The CHP said it will boycott the presidential vote, and its top officials warned that a Gul presidency will hasten the "degeneration of Turkey into a theocratic state" and put the regime "at risk." The CHP also vows to boycott the presidential palace if Gul wins.
But another nationalist party, which returned to parliament after a five-year hiatus, says it will take part in the first round of voting Monday. If Gul is not elected in the first two rounds that require two-thirds support, he will almost certainly win on the third round, which requires only a simple majority – a low hurdle for the AKP, which holds 341 seats in the 550-seat house.
Some analysts expected the AKP to choose a different candidate more acceptable to the military and secular elite, especially after Mr. Erdogan heralded the election result with pledges of "compromise."

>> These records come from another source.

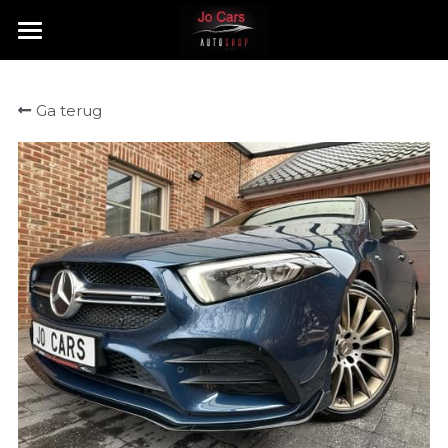
HOME
Ga terug
TE KOOP
VERKOCHT
CONTACT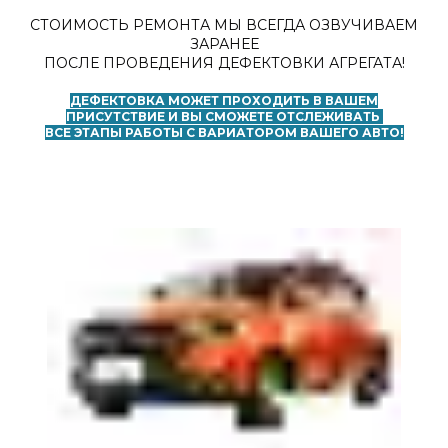
СТОИМОСТЬ РЕМОНТА МЫ ВСЕГДА ОЗВУЧИВАЕМ
ЗАРАНЕЕ
ПОСЛЕ ПРОВЕДЕНИЯ ДЕФЕКТОВКИ АГРЕГАТА!
ДЕФЕКТОВКА МОЖЕТ ПРОХОДИТЬ В ВАШЕМ
ПРИСУТСТВИЕ И ВЫ СМОЖЕТЕ ОТСЛЕЖИВАТЬ
ВСЕ ЭТАПЫ РАБОТЫ С ВАРИАТОРОМ ВАШЕГО АВТО!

But the election, which was held early because of the political crisis, was seen by many voters as a referendum on the Gul candidacy. Gul said the decision to run again – despite the likelihood of more tension with nationalists and the military – recognized "support seen from the masses" such that he was "keeping a promise made to the people."

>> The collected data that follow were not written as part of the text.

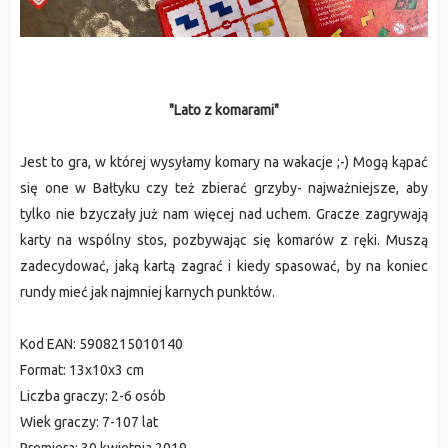
"Lato z komarami"
Jest to gra, w której wysyłamy komary na wakacje ;-) Mogą kąpać
się one w Bałtyku czy też zbierać grzyby- najważniejsze, aby
tylko nie bzyczały już nam więcej nad uchem. Gracze zagrywają
karty na wspólny stos, pozbywając się komarów z ręki. Muszą
zadecydować, jaką kartą zagrać i kiedy spasować, by na koniec
rundy mieć jak najmniej karnych punktów.
Kod EAN: 5908215010140
Format: 13x10x3 cm
Liczba graczy: 2-6 osób
Wiek graczy: 7-107 lat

Indeed, Gul often campaigned with the popular premier Erdogan, eliciting cheers whenever he mentioned his bid for the presidency – a post that has long been a secular bastion in Turkey.
"I know you are here because they blocked the presidential election," Gul boomed over an election rally in the eastern city of Diyarbakir in June. "This crowd would have something to say about the presidential election."
Such support was proven to be much more widely spread than the views of flag-waving nationalists who vowed at their spring rallies that Gul's presence in the Cankaya presidential palace would prompt street violence and even a march on Cankaya to unseat him.
The military "are not [just] disappointed, they are shocked. They got a strong slap on their faces and it's better for them now to keep silent [or the negative] reaction will be much stronger by the people," says Bagci. "Turks love the military, but don't like to live under a military regime," he adds, paraphrasing a former Turkish minister.
Promising that his "goal will be to rise to the level of modern civilization that [founder of modern Turkey Mustafa Kemal] Ataturk foresaw," Gul says he will reinvigorate stalled Turkish efforts to join the EU.